╭─ SUPPLIED DATA

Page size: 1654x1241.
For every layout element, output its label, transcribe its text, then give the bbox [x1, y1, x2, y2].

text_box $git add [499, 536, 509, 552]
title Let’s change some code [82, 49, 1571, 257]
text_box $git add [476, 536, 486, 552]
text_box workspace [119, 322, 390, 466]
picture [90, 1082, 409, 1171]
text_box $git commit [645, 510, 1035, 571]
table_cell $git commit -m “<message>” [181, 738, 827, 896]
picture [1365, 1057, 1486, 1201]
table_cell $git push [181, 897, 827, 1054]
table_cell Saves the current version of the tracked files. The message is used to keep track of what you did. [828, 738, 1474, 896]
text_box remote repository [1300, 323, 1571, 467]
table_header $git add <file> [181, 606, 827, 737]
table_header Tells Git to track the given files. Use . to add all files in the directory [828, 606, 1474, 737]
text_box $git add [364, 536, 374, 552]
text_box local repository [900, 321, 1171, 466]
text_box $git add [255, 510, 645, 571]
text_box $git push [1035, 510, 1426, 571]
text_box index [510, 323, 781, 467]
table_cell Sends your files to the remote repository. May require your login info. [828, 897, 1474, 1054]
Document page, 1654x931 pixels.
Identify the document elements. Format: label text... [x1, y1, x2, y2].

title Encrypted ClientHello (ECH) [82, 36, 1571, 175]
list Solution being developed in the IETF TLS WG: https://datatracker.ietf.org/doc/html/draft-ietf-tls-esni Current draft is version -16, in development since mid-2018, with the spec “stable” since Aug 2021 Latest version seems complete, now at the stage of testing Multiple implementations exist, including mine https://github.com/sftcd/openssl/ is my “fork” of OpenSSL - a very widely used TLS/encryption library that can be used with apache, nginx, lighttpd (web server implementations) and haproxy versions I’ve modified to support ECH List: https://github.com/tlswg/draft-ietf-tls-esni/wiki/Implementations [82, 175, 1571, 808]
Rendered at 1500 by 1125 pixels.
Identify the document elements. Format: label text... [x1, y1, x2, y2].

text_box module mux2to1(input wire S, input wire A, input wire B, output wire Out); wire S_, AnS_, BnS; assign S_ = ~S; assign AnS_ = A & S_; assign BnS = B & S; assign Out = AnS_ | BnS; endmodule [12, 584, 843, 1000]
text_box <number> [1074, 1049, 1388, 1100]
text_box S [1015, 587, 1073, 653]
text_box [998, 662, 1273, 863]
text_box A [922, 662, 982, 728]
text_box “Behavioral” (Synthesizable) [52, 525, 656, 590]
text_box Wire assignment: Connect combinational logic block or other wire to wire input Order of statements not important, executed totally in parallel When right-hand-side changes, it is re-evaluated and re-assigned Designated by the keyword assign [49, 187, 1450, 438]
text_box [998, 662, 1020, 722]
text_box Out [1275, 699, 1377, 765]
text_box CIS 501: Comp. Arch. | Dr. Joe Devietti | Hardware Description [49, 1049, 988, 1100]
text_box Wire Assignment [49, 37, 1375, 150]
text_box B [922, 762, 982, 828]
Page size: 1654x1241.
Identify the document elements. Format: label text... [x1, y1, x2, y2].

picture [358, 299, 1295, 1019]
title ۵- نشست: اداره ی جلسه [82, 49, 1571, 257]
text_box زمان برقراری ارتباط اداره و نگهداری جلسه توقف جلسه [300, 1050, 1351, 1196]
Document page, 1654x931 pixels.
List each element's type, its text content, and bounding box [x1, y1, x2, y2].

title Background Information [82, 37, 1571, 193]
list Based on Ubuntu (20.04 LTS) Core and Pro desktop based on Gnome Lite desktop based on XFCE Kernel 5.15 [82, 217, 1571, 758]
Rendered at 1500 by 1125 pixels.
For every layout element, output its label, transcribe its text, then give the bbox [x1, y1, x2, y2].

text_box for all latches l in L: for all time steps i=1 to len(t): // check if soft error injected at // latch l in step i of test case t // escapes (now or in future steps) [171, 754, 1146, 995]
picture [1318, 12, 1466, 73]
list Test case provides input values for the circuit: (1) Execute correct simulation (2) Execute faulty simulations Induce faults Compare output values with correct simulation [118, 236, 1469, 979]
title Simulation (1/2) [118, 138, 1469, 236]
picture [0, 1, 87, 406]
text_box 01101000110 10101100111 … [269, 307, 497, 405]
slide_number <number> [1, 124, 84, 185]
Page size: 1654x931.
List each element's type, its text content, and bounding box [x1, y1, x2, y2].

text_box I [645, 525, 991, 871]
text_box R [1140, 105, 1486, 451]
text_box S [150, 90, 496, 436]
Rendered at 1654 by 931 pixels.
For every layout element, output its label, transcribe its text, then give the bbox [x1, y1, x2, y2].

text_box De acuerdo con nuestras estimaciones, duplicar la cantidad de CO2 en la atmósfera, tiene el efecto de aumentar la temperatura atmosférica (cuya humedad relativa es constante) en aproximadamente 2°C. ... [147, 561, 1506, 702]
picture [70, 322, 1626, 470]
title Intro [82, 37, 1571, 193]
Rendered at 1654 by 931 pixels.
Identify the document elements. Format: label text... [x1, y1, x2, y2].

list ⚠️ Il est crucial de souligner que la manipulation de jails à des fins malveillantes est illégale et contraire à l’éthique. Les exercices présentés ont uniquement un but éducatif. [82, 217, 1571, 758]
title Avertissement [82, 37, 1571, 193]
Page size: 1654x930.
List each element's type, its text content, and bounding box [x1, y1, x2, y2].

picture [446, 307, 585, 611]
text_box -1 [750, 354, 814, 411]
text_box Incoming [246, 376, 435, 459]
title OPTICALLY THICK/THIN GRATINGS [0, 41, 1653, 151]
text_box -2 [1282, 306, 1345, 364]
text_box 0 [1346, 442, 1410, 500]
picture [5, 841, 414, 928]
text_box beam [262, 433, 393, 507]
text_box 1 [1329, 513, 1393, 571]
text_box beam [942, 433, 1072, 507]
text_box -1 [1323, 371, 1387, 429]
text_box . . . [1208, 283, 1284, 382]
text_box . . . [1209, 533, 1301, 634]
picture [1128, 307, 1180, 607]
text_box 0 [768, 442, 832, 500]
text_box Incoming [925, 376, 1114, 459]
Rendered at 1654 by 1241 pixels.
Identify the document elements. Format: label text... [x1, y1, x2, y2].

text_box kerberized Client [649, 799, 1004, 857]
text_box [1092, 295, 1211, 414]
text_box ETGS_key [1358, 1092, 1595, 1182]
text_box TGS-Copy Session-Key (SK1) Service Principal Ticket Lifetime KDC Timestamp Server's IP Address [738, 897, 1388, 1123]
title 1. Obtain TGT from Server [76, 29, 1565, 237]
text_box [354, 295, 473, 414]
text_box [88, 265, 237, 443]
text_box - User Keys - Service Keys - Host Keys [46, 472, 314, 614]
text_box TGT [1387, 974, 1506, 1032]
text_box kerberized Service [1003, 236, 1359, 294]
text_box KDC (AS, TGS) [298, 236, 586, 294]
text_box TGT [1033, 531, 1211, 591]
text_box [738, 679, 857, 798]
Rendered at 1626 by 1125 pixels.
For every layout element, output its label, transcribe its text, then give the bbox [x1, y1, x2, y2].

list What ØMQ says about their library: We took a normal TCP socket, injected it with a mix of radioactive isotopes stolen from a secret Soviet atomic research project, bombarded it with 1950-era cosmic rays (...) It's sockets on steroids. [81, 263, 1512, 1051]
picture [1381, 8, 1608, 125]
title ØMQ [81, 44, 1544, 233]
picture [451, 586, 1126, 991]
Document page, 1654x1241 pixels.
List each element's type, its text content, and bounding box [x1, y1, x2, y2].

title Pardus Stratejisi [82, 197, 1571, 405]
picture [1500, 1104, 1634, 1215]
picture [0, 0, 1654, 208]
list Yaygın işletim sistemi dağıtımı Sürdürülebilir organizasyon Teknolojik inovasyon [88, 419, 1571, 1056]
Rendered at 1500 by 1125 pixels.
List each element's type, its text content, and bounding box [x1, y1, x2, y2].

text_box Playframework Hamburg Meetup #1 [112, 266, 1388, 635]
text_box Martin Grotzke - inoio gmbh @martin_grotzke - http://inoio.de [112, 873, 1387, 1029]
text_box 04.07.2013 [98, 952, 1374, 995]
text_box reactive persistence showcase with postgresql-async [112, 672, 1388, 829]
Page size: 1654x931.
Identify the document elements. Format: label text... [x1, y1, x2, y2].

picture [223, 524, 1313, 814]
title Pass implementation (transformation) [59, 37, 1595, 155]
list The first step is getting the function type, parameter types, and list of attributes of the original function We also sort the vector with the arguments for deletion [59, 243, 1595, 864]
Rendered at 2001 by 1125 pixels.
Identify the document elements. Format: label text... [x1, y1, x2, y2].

╰─

▶ _EXERCISE INSTRUCTIONS_: Print the data verbatim from its first line up to and including the line that contains "table_cell $git push [181, 897, 827, 1054]".

▶ _THE ANSWER_:
Page size: 1654x1241.
For every layout element, output its label, transcribe its text, then give the bbox [x1, y1, x2, y2].

text_box $git add [499, 536, 509, 552]
title Let’s change some code [82, 49, 1571, 257]
text_box $git add [476, 536, 486, 552]
text_box workspace [119, 322, 390, 466]
picture [90, 1082, 409, 1171]
text_box $git commit [645, 510, 1035, 571]
table_cell $git commit -m “<message>” [181, 738, 827, 896]
picture [1365, 1057, 1486, 1201]
table_cell $git push [181, 897, 827, 1054]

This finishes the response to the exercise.